Teva’s price tag for the settlement will include credit from private settlements the company has already agreed to pay in similar Cephalon-related litigation, including a $512 million settlement in April, a person familiar with the agreement said.
The FTC will hold the settlement money in an escrow fund to be distributed to parties that were affected by the alleged conduct, this person said.
The agreement will be a milestone in the FTC’s long-running campaign to stop legal settlements in which brand name drug makers pay generic-drug competitors to drop patent lawsuits that could lead to the earliest possible market entry of lower-cost generic medicines.
The FTC has had mixed success in its enforcement actions, but it won a Supreme Court ruling in 2013 that provided a significant boost to its efforts.
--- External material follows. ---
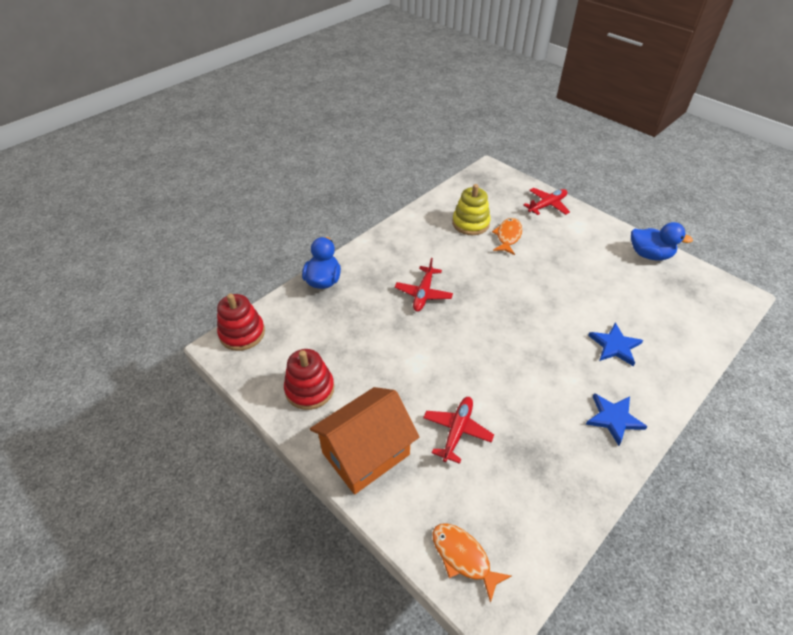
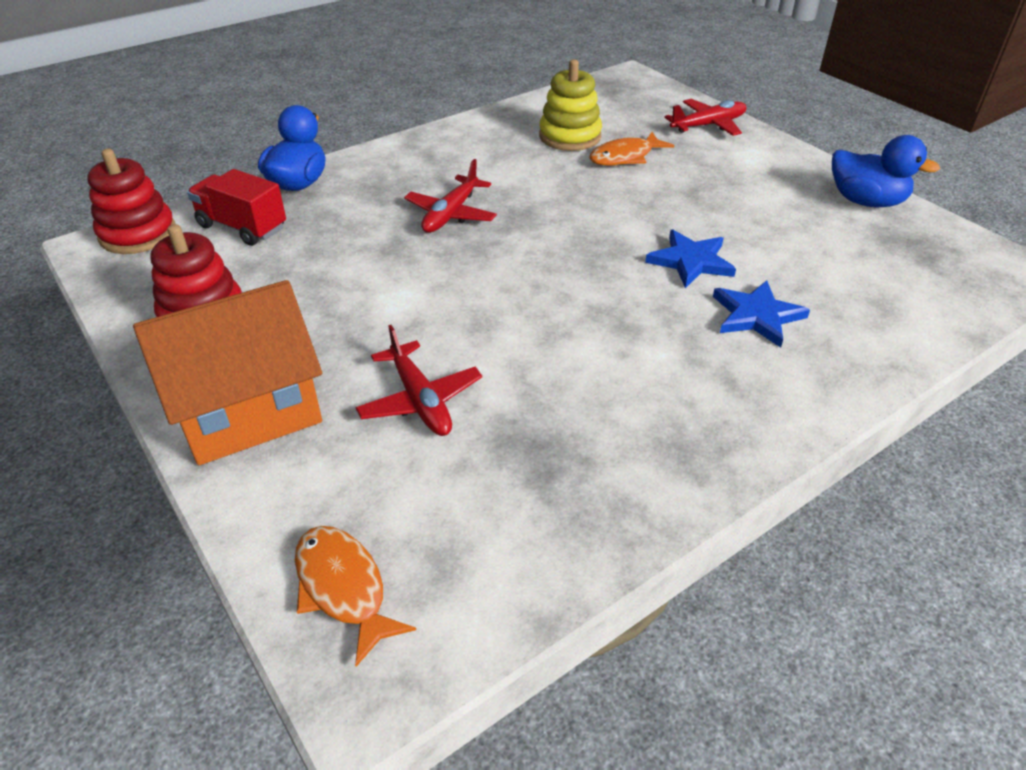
camera: 10 degrees right, 5 degrees down
(304, 320) = (242, 227): none -> red truck
(457, 431) = (420, 400): red plane -> red plane turned 120 degrees clockwise
(508, 236) = (625, 157): orange fish -> orange fish turned 150 degrees counterclockwise
(613, 419) = (715, 418): blue star -> blue star (691, 261)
The Cephalon case was being watched closely as an early test for how lower courts would apply the Supreme Court’s decision.
The FTC alleged Cephalon paid several generic drug makers, including Teva, collectively more than $200 million to abandon challenges to the patent for Provigil and to refrain from selling generic versions of the drug until 2012.
The agreements were anticompetitive and forced consumers and others to pay hundreds of millions of dollars more annually for the drug than they would have paid if inexpensive generic alternatives were available, the commission alleged.
Cephalon denied the allegations.
Antitrust litigation rarely goes to trial, as defendant companies can face high monetary damages if they lose. The judge overseeing the Cephalon case ruled in April that the FTC could seek disgorgement of Cephalon’s allegedly ill-gotten profits, a dollar figure much larger than what Teva will pay in the settlement.